#### WHAT THE EXERCISE ASKS
For this exercise, return only the lines in the records below from the one holding "de Administración y" through the one holding "font-size: 10px ->", including both, exactly as they appear and without pictures.

#### PROVIDED MATERIAL
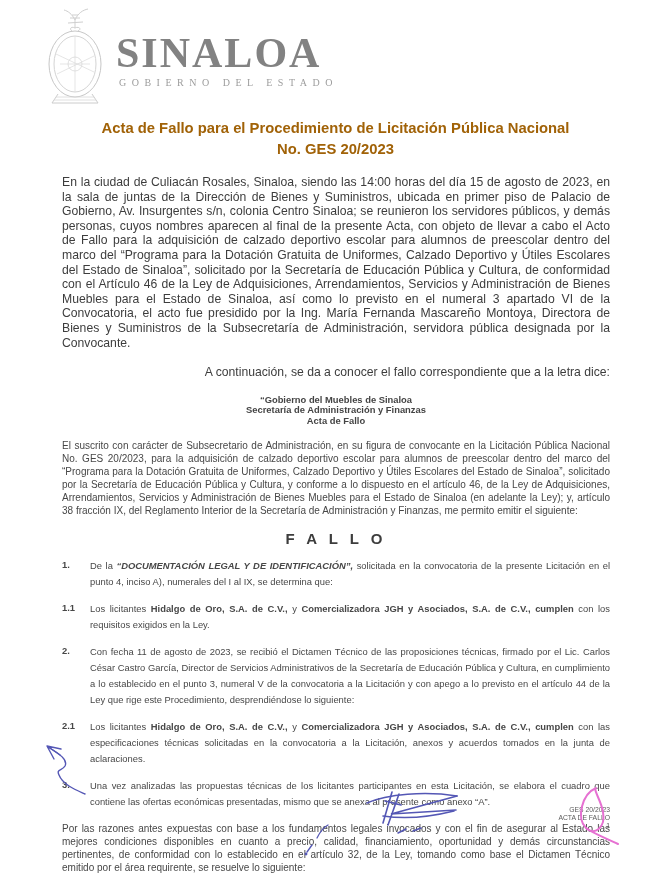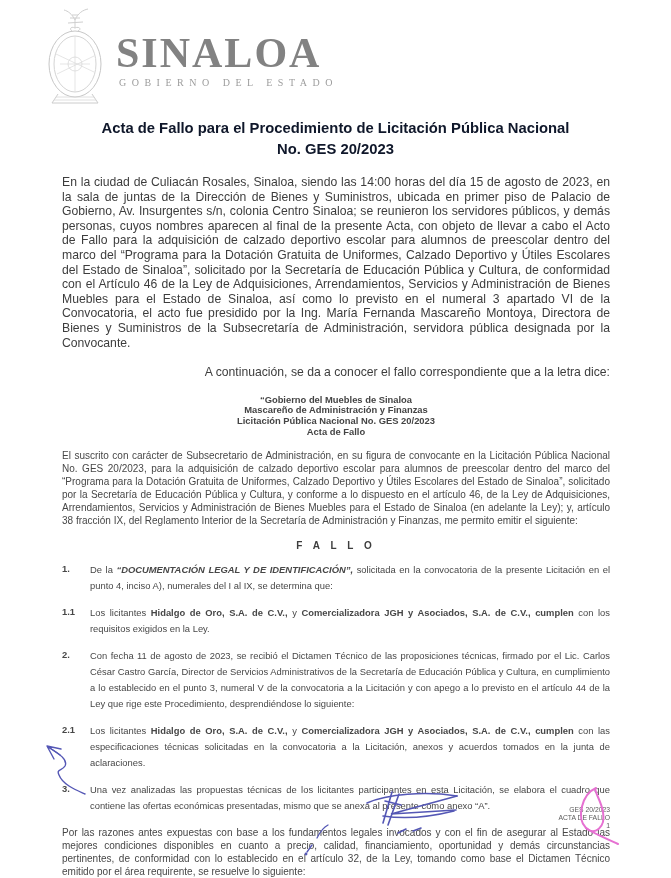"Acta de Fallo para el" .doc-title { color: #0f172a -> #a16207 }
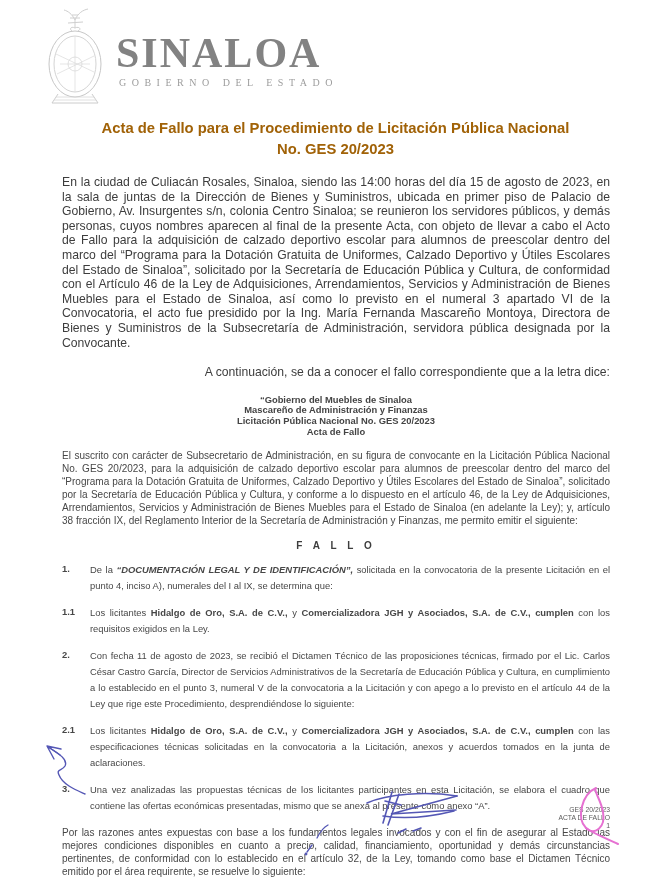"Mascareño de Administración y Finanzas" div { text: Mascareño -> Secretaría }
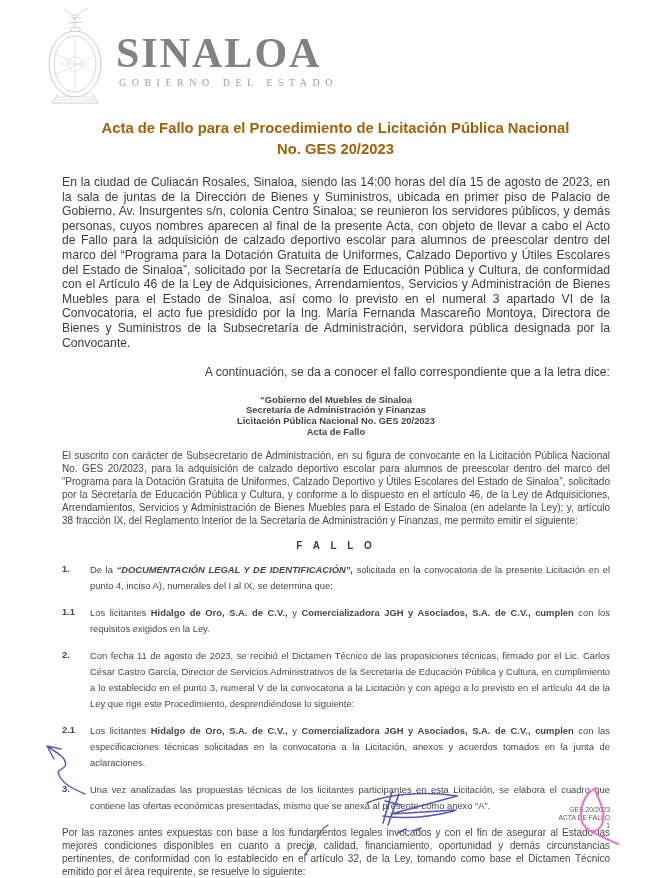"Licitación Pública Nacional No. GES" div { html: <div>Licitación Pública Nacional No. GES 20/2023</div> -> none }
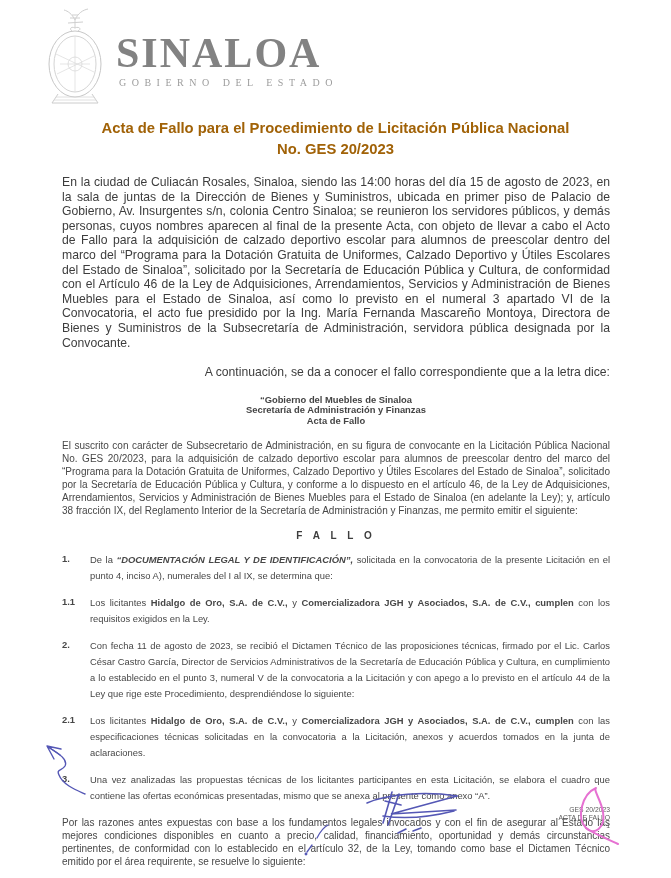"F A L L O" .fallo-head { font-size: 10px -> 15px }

--

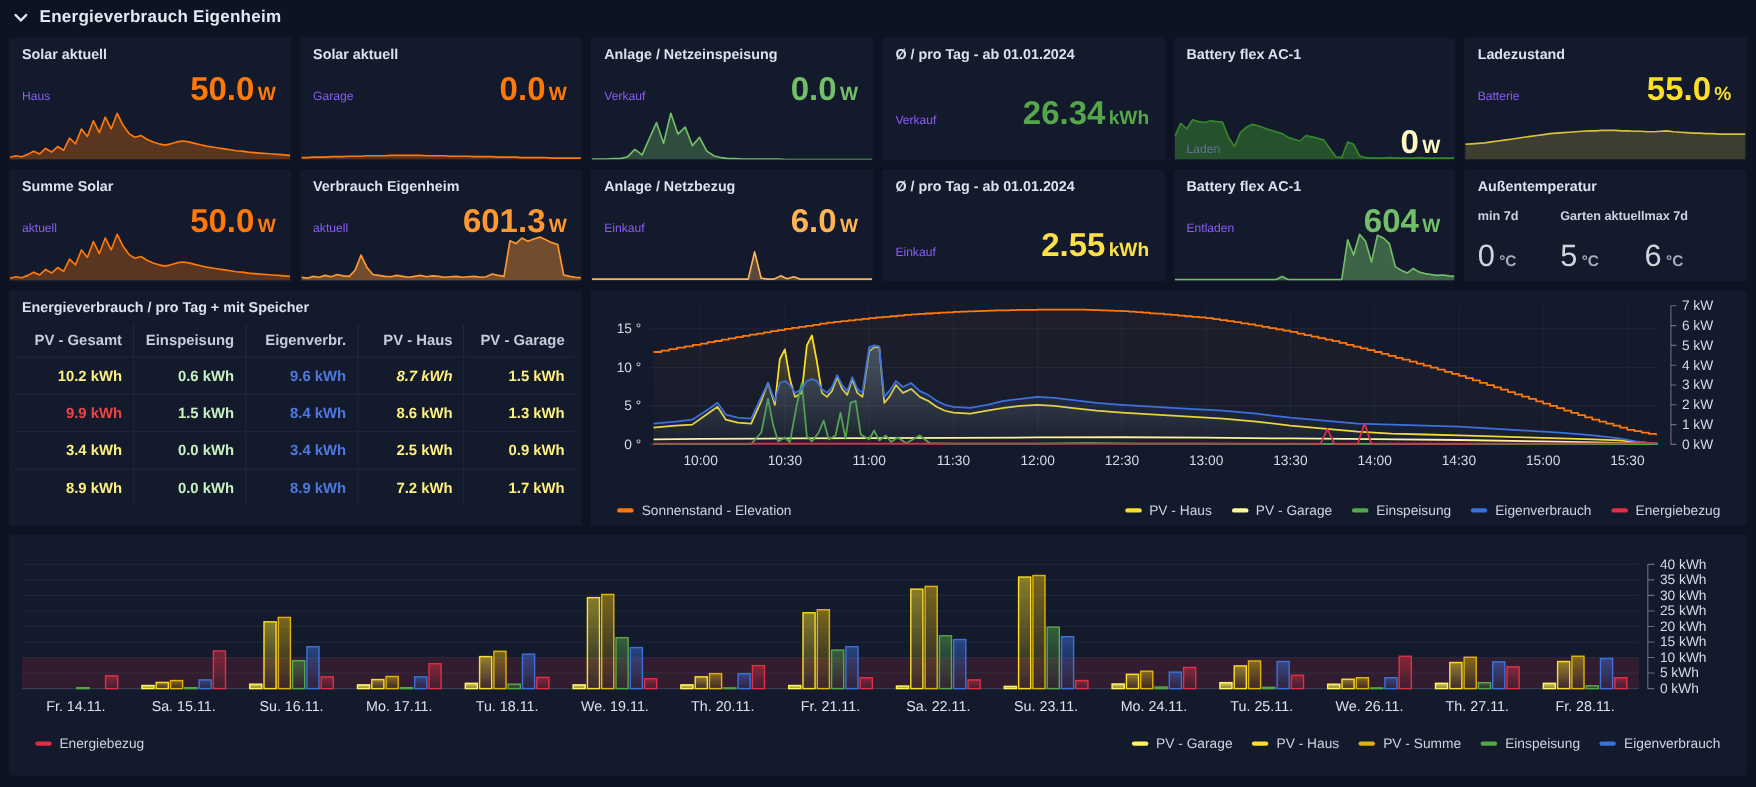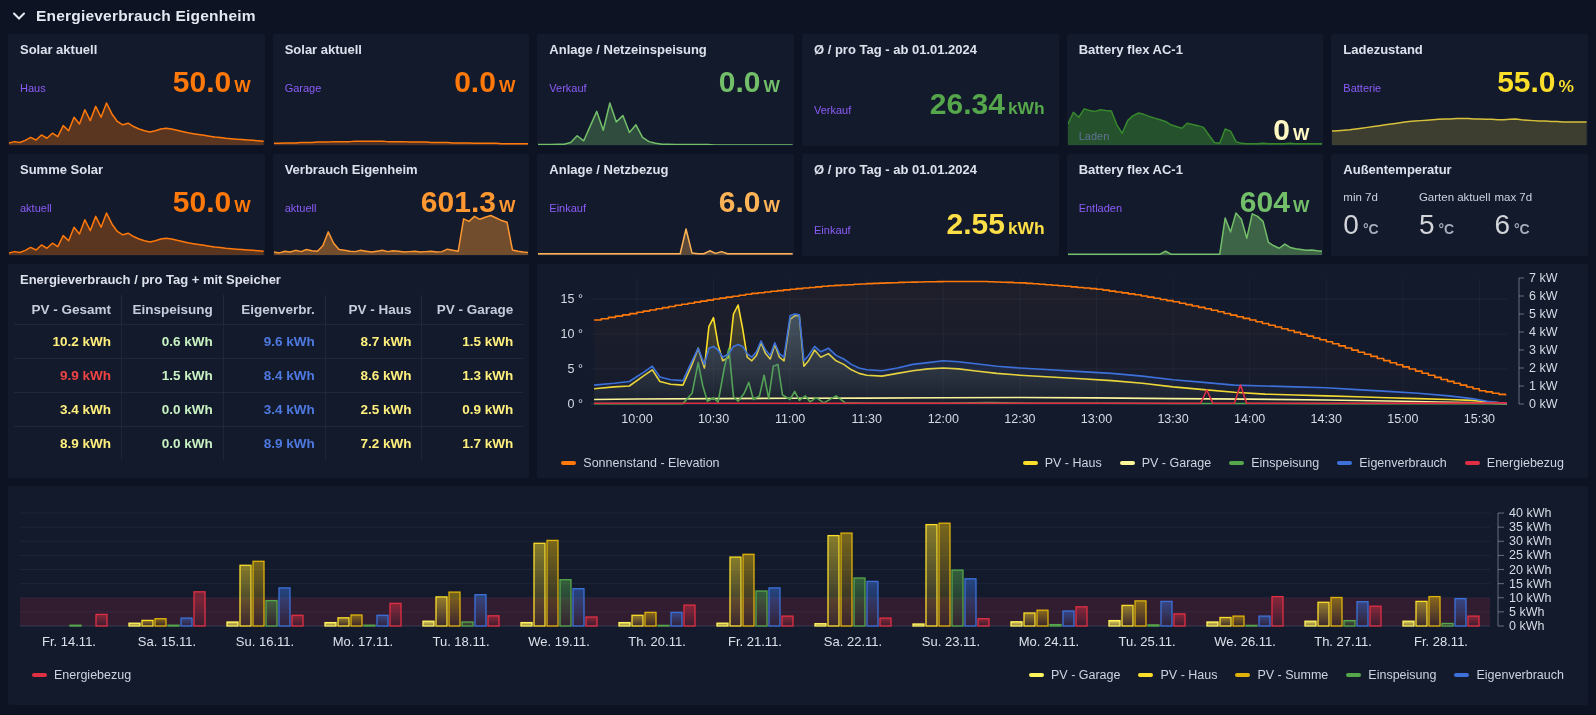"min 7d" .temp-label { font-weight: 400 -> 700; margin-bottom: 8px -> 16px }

#### TASK RESPONSE
"Mascareño de Administración y Finanzas" div { text: Mascareño -> Secretaría }
"Licitación Pública Nacional No. GES" div { html: <div>Licitación Pública Nacional No. GES 20/2023</div> -> none }
"F A L L O" .fallo-head { font-size: 10px -> 15px }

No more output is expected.